Wir stehen einer geplanten Strafverschärfung kritisch gegenüber; denn mehr bzw. höhere Strafen führen nicht automatisch zu weniger Straftaten. Aber genau darum geht es uns: diese Taten verhindern und Gewalt an Frauen wirksam bekämpfen.

In der kriminologischen Forschung ist anerkannt, dass die Höhe des Strafmaßes weder besondere spezial- noch generalpräventive Effekte hat. Es wirkt allenfalls abschreckend, weil das Entdeckungsrisiko höher wird. Das reicht aber nicht, wenn es in der Ermittlung dann am ausgebildeten Personal fehlt, das die Opfer angemessen beraten kann, oder qualifizierte Juristinnen fehlen, die den Tathergang auch zur Verurteilung bringen können. Es braucht an vielen Stellen umfangreiche technische Kompetenzen, darum muss auch die Einführung von Sonderdezernaten geprüft werden.

Belästigungen, Bedrohungen bis hin zur Einschüchterung von Frauen – denn in knapp 80 Prozent der Fälle sind die Betroffenen Frauen – stellen ein riesiges gesellschaftliches Problem dar, das heute zusätzlich unter Einbeziehung technischer Hilfsmittel, digitaler Medien und vor allem im digitalen Raum stattfindet. Dafür braucht es auch neue Umgangs- und Ahndungsformen. Das Problem bleibt im Kern das Gleiche: In den meisten Fällen wird psychische Gewalt, ob analog oder digital, von Männern genutzt, um Macht zu sichern und Kontrolle auszuüben. Wenn es zum Prozess kommt, bleibt die entscheidende Frage nach der Beweisbarkeit einzelner Handlungen ein großes Problem. Hier sehen wir im Gesetzentwurf keine konstruktiven Vorschläge.

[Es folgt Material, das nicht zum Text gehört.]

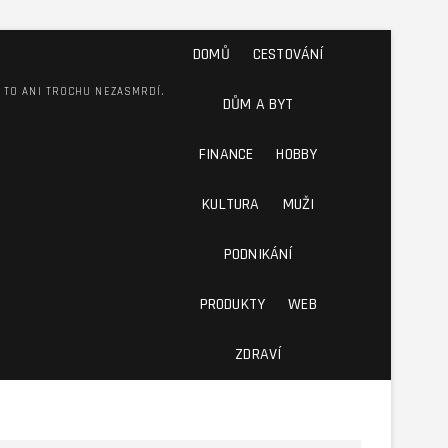
DOMŮ
CESTOVÁNÍ
M TO ANI TROCHU NEZASMRDÍ.
DŮM A BYT
FINANCE
HOBBY
KULTURA
MUŽI
PODNIKÁNÍ
PRODUKTY
WEB
ZDRAVÍ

Erforderlich wären der Ausbau des Gewaltschutzgesetzes, die Einführung präventiver Maßnahmen und der Ausbau von Beratungsstrukturen für Betroffene sowie Weiterbildungen und Qualifizierungsmöglichkeiten von Justizbehörden. Es muss dafür gesorgt werden, dass psychosoziale Prozessbegleitung angeordnet werden kann.

Von den Expertinnen aus der Beratung für Betroffene von Cyberstalking haben wir in den Stellungnahmen zu unserem Antrag „Digitale Gewalt gegen Frauen“ vor allem eins gehört: Stalking, Belästigung und Nachstellen von Betroffenen, welches heutzutage eben auch mit digitalen Hilfsmitteln möglich ist – über Handys, versteckte Kameras, die Überwachung jeglicher Social-Media-Aktivität oder das Sammeln privater und intimer Informationen –, zeigen im Kern das Problem der Gewalt- und Machtstrukturen in unserer Gesellschaft auf – wobei der Begriff „Cyber“ in die Irre führt und verschleiert, worum es inhaltlich geht. Wenn wir von Cybercrime sprechen, dann umfasst dies Straftaten, die sich gegen das Internet, Datennetze, informationstechnische Systeme oder deren Daten richten. Hier steht aber immer eine einzelne betroffene Person im Mittelpunkt.

Wir fordern, dass explizit die Tatbestände der Verwendung von Stalkerware oder anderer Formen der Manipulation an Geräten anderer Personen nach § 202a StGB, dem Hackerparagrafen, eingefügt werden. Die heimliche Nutzung dieser Software ist ja bereits verboten. Wie in unserem Antrag „Digitale Gewalt gegen Frauen“ erwähnt, fordern wir insbesondere die Hersteller dazu auf, die Software auf dem Gerät erkennbar zu machen, auf dem sie installiert ist; denn viele Personen wissen nicht einmal, dass Sie über eine App oder bestimmte Funktionen ausgehorcht oder verfolgt werden könnten. Das wäre ein konkreter Schritt in die richtige Richtung.

Im Ausschuss werden wir diesen Gesetzentwurf und das Thema ausführlicher besprechen.